PROBLEM TO SOLVE – Lines from the beginning of the entries up to and including the one with "coffee cup [369,252,387,277]" must be duplicated word for word; leave out all others.

── SOURCE MATERIAL

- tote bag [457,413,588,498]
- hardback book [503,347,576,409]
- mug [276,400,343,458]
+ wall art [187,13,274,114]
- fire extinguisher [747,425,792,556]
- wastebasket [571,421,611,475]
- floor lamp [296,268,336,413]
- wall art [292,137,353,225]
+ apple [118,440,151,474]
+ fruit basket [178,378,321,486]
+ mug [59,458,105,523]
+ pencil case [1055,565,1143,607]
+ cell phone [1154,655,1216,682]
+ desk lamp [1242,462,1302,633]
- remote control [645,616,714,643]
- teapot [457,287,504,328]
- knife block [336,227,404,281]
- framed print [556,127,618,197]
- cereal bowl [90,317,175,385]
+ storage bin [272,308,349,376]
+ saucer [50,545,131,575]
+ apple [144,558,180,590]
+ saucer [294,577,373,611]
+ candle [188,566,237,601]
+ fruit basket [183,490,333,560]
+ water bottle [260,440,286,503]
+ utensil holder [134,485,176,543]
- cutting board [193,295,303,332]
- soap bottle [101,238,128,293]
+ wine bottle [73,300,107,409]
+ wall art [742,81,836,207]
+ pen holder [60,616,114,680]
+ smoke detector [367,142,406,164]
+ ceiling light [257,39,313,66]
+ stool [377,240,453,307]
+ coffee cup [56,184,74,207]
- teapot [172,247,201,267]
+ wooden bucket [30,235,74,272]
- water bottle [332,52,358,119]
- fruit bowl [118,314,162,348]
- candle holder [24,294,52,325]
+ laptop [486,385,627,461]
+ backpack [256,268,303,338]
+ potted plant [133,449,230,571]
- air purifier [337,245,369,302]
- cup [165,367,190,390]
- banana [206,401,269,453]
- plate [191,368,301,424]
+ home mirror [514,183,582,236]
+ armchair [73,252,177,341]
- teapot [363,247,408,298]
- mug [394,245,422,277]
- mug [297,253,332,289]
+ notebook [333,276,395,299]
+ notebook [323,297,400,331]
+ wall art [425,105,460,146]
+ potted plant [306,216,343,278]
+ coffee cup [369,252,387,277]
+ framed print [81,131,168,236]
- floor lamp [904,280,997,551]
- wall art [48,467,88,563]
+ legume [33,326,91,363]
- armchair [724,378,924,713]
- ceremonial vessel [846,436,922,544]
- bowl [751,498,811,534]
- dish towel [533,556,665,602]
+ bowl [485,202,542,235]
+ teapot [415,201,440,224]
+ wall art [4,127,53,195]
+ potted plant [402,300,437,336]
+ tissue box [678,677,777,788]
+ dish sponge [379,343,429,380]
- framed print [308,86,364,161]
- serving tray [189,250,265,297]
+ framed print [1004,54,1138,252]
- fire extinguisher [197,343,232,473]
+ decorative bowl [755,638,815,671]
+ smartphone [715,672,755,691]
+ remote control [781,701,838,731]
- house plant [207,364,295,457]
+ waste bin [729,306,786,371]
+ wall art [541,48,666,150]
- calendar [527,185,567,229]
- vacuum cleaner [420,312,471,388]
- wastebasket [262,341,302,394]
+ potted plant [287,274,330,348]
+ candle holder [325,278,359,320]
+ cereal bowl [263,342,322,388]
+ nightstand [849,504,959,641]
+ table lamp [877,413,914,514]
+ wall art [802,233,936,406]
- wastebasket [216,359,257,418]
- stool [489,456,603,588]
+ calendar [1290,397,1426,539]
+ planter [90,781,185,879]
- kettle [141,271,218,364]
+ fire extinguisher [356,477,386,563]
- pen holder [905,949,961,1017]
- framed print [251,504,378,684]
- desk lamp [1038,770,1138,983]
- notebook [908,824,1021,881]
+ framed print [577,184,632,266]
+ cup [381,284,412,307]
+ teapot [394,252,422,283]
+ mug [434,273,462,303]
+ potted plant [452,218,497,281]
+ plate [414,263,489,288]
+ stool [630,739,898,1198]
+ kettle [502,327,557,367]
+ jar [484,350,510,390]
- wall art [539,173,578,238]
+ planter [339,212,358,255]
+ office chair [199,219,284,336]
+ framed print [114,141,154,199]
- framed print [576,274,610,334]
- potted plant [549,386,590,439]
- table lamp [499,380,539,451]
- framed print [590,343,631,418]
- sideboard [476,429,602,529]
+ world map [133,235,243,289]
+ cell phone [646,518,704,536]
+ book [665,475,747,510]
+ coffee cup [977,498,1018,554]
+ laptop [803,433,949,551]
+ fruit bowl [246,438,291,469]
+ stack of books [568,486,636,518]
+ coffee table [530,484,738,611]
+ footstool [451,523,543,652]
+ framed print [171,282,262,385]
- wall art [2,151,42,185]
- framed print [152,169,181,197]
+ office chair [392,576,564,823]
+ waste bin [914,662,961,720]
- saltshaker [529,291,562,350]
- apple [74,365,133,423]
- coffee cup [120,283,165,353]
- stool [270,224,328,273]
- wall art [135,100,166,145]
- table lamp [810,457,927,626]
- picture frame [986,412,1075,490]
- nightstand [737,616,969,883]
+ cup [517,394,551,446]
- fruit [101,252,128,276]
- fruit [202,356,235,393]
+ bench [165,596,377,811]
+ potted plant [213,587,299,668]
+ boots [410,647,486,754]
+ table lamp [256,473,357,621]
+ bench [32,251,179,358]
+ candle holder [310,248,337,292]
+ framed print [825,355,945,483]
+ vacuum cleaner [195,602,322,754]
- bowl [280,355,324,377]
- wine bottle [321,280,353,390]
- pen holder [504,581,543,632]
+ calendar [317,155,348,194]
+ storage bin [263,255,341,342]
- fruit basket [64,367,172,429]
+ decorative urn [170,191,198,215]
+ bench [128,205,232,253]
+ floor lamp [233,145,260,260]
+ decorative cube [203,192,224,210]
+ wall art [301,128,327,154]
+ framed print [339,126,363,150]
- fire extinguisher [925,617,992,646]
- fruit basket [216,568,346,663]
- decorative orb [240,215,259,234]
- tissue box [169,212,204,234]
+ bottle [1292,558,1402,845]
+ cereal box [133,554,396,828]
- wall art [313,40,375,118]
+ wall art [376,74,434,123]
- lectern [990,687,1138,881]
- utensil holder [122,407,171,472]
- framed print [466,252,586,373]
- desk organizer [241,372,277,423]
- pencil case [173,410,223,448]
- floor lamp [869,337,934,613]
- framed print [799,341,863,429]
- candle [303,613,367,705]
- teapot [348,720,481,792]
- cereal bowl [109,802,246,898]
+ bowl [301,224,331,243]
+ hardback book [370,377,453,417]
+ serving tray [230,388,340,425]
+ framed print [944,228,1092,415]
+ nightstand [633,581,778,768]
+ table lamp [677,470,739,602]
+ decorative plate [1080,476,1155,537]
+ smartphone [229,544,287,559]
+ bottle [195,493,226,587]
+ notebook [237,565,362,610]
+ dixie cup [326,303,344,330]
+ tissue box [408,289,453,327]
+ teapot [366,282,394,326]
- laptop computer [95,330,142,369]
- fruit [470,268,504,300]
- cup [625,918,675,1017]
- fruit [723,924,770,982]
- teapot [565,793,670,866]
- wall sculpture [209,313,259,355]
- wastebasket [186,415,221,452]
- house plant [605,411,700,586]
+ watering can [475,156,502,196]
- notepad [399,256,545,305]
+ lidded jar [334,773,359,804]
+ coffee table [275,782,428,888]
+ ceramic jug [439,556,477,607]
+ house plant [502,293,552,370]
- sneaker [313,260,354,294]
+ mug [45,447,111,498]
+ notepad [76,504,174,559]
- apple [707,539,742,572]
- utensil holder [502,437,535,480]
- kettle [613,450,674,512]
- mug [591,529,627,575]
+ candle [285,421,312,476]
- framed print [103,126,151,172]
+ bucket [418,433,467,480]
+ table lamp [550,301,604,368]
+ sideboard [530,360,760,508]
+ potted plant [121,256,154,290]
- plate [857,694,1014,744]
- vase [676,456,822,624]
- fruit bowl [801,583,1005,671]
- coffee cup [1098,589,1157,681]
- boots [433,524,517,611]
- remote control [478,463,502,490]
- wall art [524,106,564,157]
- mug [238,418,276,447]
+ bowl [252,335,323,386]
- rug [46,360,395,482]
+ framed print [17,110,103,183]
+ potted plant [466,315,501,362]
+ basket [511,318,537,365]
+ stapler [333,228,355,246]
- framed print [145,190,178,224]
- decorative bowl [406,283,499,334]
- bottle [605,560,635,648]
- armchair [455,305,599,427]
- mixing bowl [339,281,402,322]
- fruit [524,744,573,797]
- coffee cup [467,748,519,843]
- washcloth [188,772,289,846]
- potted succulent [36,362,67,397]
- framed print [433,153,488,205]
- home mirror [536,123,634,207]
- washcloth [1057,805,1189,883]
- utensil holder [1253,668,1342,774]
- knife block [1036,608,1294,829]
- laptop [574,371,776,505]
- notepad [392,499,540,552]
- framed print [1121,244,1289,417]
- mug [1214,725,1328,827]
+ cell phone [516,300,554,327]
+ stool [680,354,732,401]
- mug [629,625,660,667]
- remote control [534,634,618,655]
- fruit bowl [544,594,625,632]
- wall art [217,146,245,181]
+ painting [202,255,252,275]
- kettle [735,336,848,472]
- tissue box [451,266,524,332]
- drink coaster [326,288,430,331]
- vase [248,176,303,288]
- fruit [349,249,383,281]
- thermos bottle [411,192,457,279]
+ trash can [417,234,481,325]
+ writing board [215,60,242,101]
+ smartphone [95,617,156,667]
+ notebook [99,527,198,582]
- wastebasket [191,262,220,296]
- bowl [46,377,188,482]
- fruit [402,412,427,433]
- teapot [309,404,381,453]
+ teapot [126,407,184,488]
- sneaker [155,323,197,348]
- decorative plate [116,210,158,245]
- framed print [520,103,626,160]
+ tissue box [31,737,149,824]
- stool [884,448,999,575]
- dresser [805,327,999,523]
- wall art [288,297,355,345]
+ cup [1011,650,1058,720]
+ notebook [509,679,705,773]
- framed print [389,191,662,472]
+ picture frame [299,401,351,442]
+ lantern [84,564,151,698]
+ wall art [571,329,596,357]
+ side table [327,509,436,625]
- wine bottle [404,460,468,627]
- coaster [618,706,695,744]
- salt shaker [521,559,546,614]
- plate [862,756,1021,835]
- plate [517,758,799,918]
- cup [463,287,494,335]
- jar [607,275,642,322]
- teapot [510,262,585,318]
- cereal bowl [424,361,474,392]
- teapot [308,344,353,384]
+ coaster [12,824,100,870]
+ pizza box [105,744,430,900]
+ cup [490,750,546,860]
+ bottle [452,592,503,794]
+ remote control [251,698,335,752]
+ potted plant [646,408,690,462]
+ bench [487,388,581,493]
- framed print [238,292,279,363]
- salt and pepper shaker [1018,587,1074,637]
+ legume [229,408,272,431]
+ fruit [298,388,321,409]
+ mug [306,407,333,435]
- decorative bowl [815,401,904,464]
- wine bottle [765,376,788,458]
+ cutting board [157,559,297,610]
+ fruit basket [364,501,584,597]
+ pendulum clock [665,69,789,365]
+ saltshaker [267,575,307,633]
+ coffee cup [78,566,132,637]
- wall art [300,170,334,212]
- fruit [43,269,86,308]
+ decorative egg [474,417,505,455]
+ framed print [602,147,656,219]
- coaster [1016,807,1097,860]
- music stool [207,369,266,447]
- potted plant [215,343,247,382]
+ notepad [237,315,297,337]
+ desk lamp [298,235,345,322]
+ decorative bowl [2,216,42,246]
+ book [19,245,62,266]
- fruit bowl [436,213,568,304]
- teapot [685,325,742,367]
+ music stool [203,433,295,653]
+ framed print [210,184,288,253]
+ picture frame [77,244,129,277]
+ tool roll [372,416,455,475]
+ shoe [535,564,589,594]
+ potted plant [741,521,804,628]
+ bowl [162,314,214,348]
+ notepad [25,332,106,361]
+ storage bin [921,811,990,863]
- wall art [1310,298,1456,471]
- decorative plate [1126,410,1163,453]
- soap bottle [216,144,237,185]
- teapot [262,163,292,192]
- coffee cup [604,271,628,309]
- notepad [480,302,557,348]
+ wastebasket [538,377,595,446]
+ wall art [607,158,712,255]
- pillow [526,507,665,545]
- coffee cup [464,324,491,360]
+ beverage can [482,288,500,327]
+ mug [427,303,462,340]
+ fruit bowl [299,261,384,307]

────

REPLY TO THE TASK –
- tote bag [457,413,588,498]
- hardback book [503,347,576,409]
- mug [276,400,343,458]
+ wall art [187,13,274,114]
- fire extinguisher [747,425,792,556]
- wastebasket [571,421,611,475]
- floor lamp [296,268,336,413]
- wall art [292,137,353,225]
+ apple [118,440,151,474]
+ fruit basket [178,378,321,486]
+ mug [59,458,105,523]
+ pencil case [1055,565,1143,607]
+ cell phone [1154,655,1216,682]
+ desk lamp [1242,462,1302,633]
- remote control [645,616,714,643]
- teapot [457,287,504,328]
- knife block [336,227,404,281]
- framed print [556,127,618,197]
- cereal bowl [90,317,175,385]
+ storage bin [272,308,349,376]
+ saucer [50,545,131,575]
+ apple [144,558,180,590]
+ saucer [294,577,373,611]
+ candle [188,566,237,601]
+ fruit basket [183,490,333,560]
+ water bottle [260,440,286,503]
+ utensil holder [134,485,176,543]
- cutting board [193,295,303,332]
- soap bottle [101,238,128,293]
+ wine bottle [73,300,107,409]
+ wall art [742,81,836,207]
+ pen holder [60,616,114,680]
+ smoke detector [367,142,406,164]
+ ceiling light [257,39,313,66]
+ stool [377,240,453,307]
+ coffee cup [56,184,74,207]
- teapot [172,247,201,267]
+ wooden bucket [30,235,74,272]
- water bottle [332,52,358,119]
- fruit bowl [118,314,162,348]
- candle holder [24,294,52,325]
+ laptop [486,385,627,461]
+ backpack [256,268,303,338]
+ potted plant [133,449,230,571]
- air purifier [337,245,369,302]
- cup [165,367,190,390]
- banana [206,401,269,453]
- plate [191,368,301,424]
+ home mirror [514,183,582,236]
+ armchair [73,252,177,341]
- teapot [363,247,408,298]
- mug [394,245,422,277]
- mug [297,253,332,289]
+ notebook [333,276,395,299]
+ notebook [323,297,400,331]
+ wall art [425,105,460,146]
+ potted plant [306,216,343,278]
+ coffee cup [369,252,387,277]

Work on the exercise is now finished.